C’è tuttavia un altro motivo per il mio silenzio. Quando un vino non mi piace, sono disposto a concedergli il beneficio del dubbio, ma non a farmelo piacere ad ogni costo. Per cui, a un vino che non ho gradito non voglio regalare alcuna opportunità. Alla fin fine, spesse volte di un testo si ricorda appena il soggetto, ma non il contenuto. “L’importante è che se ne parli”, dicono da qualche secolo le regole della promozione. Ecco, tacerne è già una modesta, parziale, minima, personale condanna all’oblio.


5 comments

  1. Vinocondiviso

    Devo dire che questa posizione – per nulla originale, direi anzi che è una ossequiosa consuetudine nell’enomondo – non mi trova per nulla d’accordo.

    Andiamo per punti:
    1) se non piace a me può piacere ad altri
    E quindi? Questo è sempre vero per qualsiasi opinione/critica: vale per il cinema, la letteratura, non si capisce perché non dovrebbe valere per il vino. Ogni critica, se ben argomentata e non ammantata da assolutismo (“secondo il mio modo di vedere….”) non fa male a nessuno. Anzi!

    2) per chi si scrive?
    Per i produttori, i critici o per i lettori/consumatori? Se, come ogni giornalista/comunicatore dovrebbe fare, si scrive principalmente per i lettori ecco che risulta naturale raccontare anche (e soprattutto!) dei vini che non sono piaciuti argomentandone sempre il perché. In questo modo la mia opinione sarà sempre falsificabile e verificabile. Faticoso vero? 🙂

    3) cosa ne pensano i produttori
    I produttori saranno i primi ad essere contenti delle critiche ben argomentate e, forse, potranno trarne profitto o comunque scoprire qualcosa di nuovo sul loro vino. Io non amo essere circondato da yes men, e voi?

    4) insicurezza?
    Se me lo ha consigliato tizio non può essere così cattivo. Sarà colpa della bottiglia, sarà colpa del trasporto, etc…Quanta paura dietro questi alibi da “degustatore euristico”! Un po’ di sicurezza in se stessi suvvia! In fondo è solo vino.

  2. VinidiSicilia

    Perfettamente d’accordo…per chi è abituato a parlare (o scrivere) di vino, non parlarne credo sia sufficiente per esprimere già un opinione, un giudizio, soprattutto per chi ha voluto farcelo assaggiare, che sia un estimatore o il produttore stesso.
    Rispettando comunque il lavoro che c’è dietro…

  3. Angelo Peretti

    Angelo Peretti

    Opinioni rispettabili, ma che non condivido né nei contenuti, né nella forma (personalmente non pretendo di impartire lezioni a nessuno, e dunque nessuno pretenda di impartirle a me). La battuta sul “faticoso”, poi, faccio finta di non averla letta: mi pare parecchio fuori luogo e un tantino offensiva. Ah, un’ultima cosa: io mi firmo con nome e cognome e pubblico tutti i miei contatti, vedo che lei non fa altrettanto, neppure sul suo blog, ma esprimere opinioni porta con sé anche la “fatica” di metterci la faccia, mi creda.

  4. Vinocondiviso

    Non mi sembra di essere stato scortese, anzi ho scritto un commento argomentato e vi ho dedicato anche qualche minuto, penso sia un segno di stima, non crede?

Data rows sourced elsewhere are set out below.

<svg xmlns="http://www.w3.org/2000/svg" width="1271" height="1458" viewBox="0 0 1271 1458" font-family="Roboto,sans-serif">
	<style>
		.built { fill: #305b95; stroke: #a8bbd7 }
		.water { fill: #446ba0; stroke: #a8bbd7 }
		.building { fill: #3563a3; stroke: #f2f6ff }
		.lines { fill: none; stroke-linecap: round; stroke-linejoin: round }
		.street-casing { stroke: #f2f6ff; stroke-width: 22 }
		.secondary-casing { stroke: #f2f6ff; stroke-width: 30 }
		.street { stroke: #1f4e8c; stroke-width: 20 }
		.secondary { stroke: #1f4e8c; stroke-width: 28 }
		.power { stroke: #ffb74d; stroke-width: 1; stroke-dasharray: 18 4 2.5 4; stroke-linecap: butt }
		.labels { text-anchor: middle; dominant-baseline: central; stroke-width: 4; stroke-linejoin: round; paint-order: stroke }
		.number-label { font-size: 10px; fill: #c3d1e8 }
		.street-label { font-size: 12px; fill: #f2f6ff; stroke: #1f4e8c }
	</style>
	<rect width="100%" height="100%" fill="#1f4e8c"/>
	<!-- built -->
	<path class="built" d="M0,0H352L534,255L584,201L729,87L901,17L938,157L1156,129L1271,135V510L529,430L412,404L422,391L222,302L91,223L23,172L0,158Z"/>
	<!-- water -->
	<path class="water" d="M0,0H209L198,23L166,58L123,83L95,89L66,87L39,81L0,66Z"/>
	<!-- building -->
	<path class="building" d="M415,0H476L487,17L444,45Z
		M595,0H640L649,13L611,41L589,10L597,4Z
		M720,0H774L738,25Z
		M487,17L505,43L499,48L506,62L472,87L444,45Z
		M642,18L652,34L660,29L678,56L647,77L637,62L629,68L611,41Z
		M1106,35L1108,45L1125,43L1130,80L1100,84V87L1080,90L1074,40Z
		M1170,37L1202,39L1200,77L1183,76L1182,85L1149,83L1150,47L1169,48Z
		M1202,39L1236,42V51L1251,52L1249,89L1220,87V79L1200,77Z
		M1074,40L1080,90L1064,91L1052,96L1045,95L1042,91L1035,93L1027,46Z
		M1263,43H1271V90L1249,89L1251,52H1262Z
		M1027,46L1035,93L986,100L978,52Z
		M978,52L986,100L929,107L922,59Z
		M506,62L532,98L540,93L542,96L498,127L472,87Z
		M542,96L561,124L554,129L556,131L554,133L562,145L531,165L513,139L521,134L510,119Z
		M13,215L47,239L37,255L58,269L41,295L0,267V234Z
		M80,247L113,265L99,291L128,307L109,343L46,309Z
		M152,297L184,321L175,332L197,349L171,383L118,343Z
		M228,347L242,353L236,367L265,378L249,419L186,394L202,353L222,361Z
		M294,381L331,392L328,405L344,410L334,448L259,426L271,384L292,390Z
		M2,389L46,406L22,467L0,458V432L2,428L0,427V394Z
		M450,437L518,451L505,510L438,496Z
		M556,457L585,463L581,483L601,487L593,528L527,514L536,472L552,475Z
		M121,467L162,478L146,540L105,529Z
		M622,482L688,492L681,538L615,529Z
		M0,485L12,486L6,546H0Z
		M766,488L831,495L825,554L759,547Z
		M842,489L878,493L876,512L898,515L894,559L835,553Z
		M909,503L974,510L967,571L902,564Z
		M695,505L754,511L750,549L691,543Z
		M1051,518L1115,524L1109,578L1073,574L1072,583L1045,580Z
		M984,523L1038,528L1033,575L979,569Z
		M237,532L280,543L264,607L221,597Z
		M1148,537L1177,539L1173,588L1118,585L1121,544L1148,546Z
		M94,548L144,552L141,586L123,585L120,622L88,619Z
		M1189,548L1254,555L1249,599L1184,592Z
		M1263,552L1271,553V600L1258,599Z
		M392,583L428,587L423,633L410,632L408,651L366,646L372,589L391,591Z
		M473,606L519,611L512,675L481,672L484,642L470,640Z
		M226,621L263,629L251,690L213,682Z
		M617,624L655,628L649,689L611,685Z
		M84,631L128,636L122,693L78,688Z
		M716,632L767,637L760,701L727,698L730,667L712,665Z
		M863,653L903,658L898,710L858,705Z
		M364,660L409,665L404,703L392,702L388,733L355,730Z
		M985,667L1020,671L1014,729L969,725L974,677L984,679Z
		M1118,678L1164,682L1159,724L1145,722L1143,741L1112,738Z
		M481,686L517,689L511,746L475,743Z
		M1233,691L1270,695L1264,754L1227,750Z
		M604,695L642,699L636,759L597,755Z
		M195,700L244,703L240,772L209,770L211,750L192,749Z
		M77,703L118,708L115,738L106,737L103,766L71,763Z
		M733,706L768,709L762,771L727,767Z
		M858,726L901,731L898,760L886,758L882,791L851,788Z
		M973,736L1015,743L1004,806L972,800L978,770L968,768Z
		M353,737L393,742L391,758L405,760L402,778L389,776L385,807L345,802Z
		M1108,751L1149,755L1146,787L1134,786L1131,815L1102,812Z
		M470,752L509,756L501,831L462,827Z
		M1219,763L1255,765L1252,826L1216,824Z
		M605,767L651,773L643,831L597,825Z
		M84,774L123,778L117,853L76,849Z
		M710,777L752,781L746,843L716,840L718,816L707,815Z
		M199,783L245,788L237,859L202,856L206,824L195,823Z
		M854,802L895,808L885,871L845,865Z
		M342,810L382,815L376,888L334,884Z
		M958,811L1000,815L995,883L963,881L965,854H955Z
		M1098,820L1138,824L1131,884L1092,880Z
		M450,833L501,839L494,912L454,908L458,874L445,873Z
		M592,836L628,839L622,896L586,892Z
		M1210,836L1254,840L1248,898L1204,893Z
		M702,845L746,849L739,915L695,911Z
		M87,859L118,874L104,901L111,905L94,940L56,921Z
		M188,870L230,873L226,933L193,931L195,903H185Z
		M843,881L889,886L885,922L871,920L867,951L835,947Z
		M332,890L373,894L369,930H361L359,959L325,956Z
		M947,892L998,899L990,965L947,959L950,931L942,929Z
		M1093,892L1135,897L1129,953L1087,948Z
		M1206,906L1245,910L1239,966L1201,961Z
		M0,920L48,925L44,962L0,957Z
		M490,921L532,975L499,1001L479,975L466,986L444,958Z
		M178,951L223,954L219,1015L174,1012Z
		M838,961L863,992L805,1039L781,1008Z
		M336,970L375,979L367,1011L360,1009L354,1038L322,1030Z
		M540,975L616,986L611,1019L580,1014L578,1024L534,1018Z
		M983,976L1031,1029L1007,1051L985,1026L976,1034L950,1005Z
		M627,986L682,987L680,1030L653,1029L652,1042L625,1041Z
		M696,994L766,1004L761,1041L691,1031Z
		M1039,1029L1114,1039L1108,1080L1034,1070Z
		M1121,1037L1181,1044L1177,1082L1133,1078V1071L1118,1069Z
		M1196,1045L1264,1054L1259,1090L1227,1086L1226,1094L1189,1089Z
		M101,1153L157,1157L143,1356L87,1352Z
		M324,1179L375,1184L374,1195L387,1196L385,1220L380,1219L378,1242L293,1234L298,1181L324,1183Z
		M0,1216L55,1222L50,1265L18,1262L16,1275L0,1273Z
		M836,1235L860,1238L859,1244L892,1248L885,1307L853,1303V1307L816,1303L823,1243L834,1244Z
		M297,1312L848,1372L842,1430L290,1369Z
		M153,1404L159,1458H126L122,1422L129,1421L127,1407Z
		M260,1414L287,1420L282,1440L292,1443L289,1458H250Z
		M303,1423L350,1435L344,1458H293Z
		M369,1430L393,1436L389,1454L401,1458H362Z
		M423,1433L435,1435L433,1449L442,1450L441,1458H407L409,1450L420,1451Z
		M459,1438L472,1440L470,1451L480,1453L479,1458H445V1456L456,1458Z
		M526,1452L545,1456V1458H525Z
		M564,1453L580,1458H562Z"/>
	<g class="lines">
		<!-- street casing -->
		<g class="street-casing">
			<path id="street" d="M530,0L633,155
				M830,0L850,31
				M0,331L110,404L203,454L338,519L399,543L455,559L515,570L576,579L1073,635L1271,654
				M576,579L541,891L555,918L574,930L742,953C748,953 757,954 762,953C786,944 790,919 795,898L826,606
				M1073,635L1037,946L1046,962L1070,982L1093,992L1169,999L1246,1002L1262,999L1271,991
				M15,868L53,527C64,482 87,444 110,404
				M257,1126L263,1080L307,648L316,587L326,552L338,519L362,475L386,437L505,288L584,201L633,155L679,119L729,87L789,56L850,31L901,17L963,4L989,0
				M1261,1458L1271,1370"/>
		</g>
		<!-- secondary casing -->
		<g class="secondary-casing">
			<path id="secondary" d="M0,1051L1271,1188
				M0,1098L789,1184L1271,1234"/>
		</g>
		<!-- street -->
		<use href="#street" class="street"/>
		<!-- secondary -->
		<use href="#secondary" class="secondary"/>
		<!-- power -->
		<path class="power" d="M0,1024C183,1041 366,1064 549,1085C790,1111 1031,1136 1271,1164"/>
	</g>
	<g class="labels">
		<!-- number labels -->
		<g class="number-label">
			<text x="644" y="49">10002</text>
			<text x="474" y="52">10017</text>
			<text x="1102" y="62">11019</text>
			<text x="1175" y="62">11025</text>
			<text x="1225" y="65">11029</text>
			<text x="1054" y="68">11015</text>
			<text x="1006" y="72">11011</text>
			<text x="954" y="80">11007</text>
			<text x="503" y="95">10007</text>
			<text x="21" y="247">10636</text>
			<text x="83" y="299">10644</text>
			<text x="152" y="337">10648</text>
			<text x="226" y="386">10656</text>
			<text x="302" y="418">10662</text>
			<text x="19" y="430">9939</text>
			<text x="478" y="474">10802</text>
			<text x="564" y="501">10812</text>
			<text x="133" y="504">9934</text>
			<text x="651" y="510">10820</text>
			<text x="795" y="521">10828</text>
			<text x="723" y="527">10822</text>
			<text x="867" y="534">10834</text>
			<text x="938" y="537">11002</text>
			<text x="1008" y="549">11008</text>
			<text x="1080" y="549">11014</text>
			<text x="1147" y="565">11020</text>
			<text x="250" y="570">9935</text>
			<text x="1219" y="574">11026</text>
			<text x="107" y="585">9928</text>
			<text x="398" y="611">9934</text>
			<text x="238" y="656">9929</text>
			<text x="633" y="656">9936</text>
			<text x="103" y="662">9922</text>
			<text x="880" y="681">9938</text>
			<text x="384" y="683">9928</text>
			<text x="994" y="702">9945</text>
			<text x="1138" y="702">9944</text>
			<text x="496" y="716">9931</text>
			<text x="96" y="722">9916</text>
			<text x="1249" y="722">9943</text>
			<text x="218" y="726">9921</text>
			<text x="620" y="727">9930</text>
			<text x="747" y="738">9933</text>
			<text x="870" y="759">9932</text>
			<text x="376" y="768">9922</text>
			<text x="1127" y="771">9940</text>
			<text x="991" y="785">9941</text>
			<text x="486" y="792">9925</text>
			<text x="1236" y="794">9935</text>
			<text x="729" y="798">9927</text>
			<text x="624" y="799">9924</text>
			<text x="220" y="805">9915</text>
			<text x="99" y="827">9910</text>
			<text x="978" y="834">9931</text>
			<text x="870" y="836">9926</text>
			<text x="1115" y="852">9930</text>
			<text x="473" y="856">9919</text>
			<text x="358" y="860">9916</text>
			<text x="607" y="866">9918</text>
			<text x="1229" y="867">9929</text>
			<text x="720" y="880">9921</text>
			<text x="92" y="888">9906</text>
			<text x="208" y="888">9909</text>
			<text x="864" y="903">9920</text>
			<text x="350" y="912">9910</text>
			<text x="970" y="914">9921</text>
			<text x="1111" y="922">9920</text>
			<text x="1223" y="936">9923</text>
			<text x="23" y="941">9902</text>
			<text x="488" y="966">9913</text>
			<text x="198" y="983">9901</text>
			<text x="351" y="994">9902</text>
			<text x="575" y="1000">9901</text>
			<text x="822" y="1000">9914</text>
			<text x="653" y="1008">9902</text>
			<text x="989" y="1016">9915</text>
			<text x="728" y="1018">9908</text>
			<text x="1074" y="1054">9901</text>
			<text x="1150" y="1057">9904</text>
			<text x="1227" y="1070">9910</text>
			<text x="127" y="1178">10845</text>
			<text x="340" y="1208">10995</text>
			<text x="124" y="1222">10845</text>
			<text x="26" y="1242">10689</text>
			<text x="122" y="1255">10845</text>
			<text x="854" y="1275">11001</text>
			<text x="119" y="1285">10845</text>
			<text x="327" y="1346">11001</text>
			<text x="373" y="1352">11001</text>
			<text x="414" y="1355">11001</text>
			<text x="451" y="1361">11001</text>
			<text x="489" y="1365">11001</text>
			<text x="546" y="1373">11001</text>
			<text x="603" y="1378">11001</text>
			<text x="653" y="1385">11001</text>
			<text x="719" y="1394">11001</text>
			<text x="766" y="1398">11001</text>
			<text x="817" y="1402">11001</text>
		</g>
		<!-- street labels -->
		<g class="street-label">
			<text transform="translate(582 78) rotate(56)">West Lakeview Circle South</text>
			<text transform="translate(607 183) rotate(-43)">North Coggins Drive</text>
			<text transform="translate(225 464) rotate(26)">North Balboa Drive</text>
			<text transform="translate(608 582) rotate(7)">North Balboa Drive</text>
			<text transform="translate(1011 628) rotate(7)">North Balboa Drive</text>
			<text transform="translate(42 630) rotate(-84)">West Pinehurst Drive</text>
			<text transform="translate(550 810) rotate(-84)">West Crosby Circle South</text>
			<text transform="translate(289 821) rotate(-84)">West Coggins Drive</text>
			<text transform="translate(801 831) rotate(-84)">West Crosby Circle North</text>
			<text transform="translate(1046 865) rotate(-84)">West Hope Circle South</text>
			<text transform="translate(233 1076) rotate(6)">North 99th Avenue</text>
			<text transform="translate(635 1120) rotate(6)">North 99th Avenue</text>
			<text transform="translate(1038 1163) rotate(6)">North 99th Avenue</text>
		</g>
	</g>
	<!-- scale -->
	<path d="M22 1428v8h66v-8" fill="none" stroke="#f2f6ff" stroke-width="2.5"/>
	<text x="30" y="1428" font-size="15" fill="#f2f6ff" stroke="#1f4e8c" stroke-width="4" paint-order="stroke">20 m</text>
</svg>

    Non capisco proprio dove sarebbe la mia pretesa di “impartire lezioni”.
    Peraltro non mi firmo con nome e cognome proprio per un atto di umiltà…proprio perché non sono un nome del mondo del vino e quindi sapere se mi chiamo Giovanni o Maria nulla aggiunge.
    E non ho filtri nel mio blog per pre-approvare i commenti.

    Senza alcun rancore, la diversità di opinione è un bene prezioso (a mio modesto avviso).

  5. Angelo Peretti

    Angelo Peretti

    Concordo con lei, e la cito: la diversità di opinione è un bene prezioso. Proprio per questo è necessario che le opinioni vengano firmate, perché è la persona che conta e che va rispettata. L’atto di umiltà è proprio quello di firmarsi, esponendosi in pubblico, non il contrario. Si firmi e le sue opinioni varranno, a prescindere dal numero dei lettori. Se non si firma è come se non esistessero: non le sembra un peccato, uno spreco di energia e di impegno?